ÉNONCÉ: Reproduisez à l'identique le passage de l'extrait sur Émilie Simon, de "Malgré un premier" à "n'est ce pas?:o)".

EXTRAIT RETENU:
Malgré un premier album remarqué dès 2003 (et une Victoire de la musique), et un présentateur de journal ( Samuel Etienne pour ne pas le citer) que je suivais à l'époque quotidiennement et qui ne cessait de clamer son amour pour elle, j'ai commencé à faire vraiment attention à Émilie Simon quelques années plus tard lorsqu'elle s'est attelée la bande-son du film documentaire « La Marche de l’empereur ».
A cette époque, je me rendais parfaitement compte qu'elle savait trousser de fort jolies mélodies planantes pour faire danser les pingouins, mais qui ne m'avait pas pour autant fait sortir de la torpeur dans laquelle m'avait plongé ce film (je vous ai déjà dit que les documentaires animaliers et moi c'est pas le grand amour n'est ce pas?:o)

LIGNES FOURNIES:
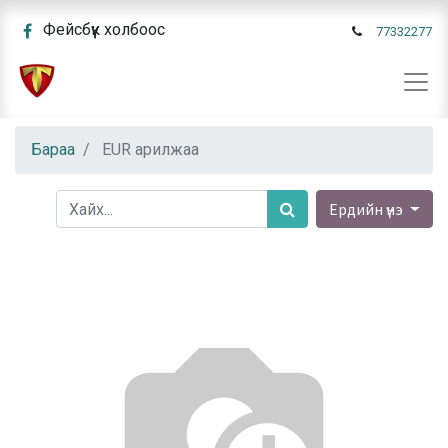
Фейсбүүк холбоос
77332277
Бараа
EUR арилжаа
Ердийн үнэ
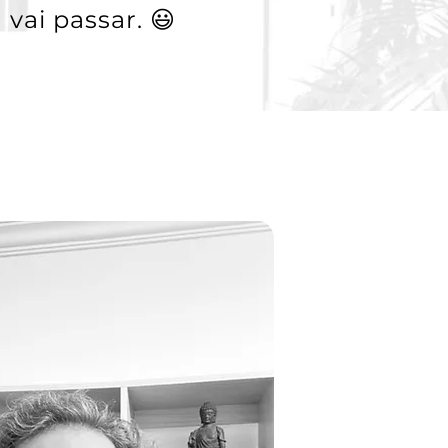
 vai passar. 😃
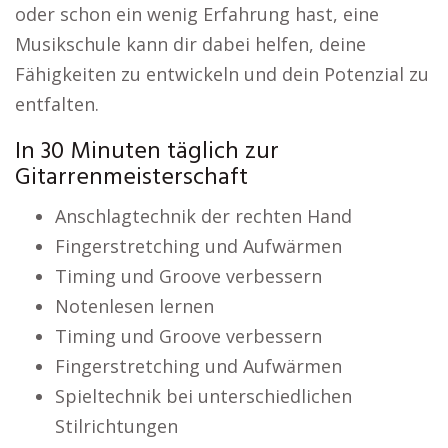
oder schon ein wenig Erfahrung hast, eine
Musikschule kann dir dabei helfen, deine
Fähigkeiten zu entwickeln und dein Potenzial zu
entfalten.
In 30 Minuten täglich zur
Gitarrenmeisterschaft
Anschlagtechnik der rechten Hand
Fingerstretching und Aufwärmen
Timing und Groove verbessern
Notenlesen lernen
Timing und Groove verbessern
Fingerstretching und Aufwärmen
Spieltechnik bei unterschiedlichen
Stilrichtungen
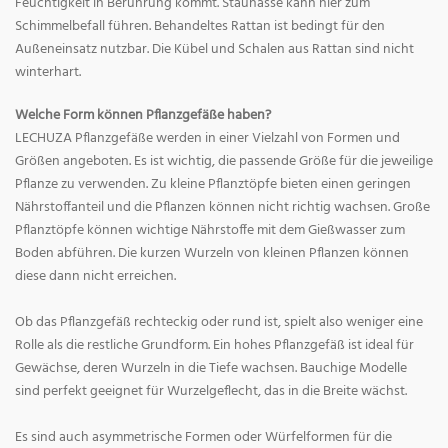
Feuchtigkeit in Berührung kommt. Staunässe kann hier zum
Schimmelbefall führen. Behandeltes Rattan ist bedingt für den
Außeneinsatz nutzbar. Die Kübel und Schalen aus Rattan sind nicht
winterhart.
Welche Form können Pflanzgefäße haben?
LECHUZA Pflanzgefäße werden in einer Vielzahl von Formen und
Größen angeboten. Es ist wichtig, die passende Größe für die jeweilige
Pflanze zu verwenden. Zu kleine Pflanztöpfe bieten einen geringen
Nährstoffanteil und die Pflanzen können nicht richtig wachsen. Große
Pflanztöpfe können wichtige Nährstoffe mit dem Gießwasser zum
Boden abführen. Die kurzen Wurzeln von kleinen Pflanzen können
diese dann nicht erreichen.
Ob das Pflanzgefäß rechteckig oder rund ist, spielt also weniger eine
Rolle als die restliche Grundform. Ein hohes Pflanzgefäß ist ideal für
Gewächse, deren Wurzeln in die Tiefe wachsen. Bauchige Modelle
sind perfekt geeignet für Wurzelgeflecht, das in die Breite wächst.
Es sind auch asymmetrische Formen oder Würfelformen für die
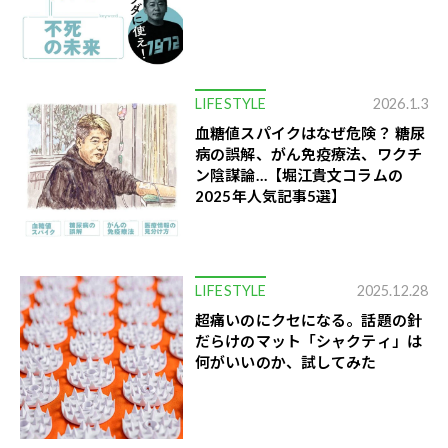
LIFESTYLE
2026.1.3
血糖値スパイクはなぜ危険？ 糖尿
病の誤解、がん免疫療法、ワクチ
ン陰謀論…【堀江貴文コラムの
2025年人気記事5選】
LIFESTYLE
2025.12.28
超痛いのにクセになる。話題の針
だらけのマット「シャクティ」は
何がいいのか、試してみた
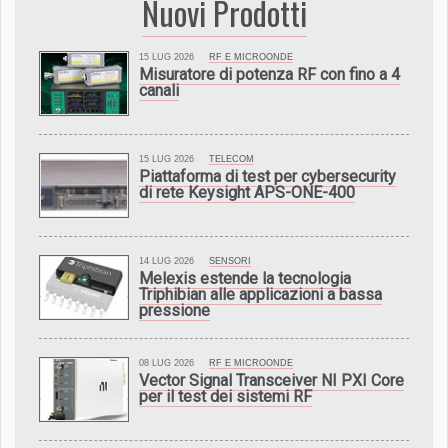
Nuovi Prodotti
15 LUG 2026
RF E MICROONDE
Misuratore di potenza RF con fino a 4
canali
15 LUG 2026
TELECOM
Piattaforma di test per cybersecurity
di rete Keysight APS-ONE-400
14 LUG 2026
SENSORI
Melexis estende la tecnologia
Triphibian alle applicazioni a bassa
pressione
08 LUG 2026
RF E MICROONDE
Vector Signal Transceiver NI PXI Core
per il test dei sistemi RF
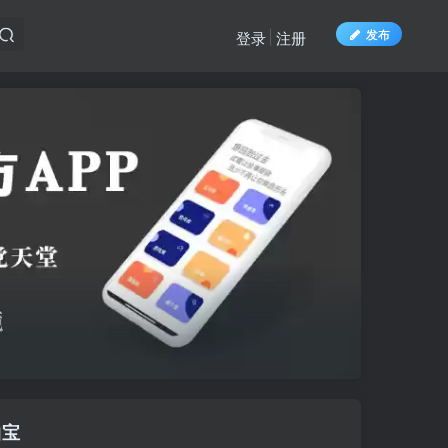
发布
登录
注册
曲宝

ZONE DE RÉPONSE:
Malgré un premier album remarqué dès 2003 (et une Victoire de la musique), et un présentateur de journal ( Samuel Etienne pour ne pas le citer) que je suivais à l'époque quotidiennement et qui ne cessait de clamer son amour pour elle, j'ai commencé à faire vraiment attention à Émilie Simon quelques années plus tard lorsqu'elle s'est attelée la bande-son du film documentaire « La Marche de l’empereur ».
A cette époque, je me rendais parfaitement compte qu'elle savait trousser de fort jolies mélodies planantes pour faire danser les pingouins, mais qui ne m'avait pas pour autant fait sortir de la torpeur dans laquelle m'avait plongé ce film (je vous ai déjà dit que les documentaires animaliers et moi c'est pas le grand amour n'est ce pas?:o)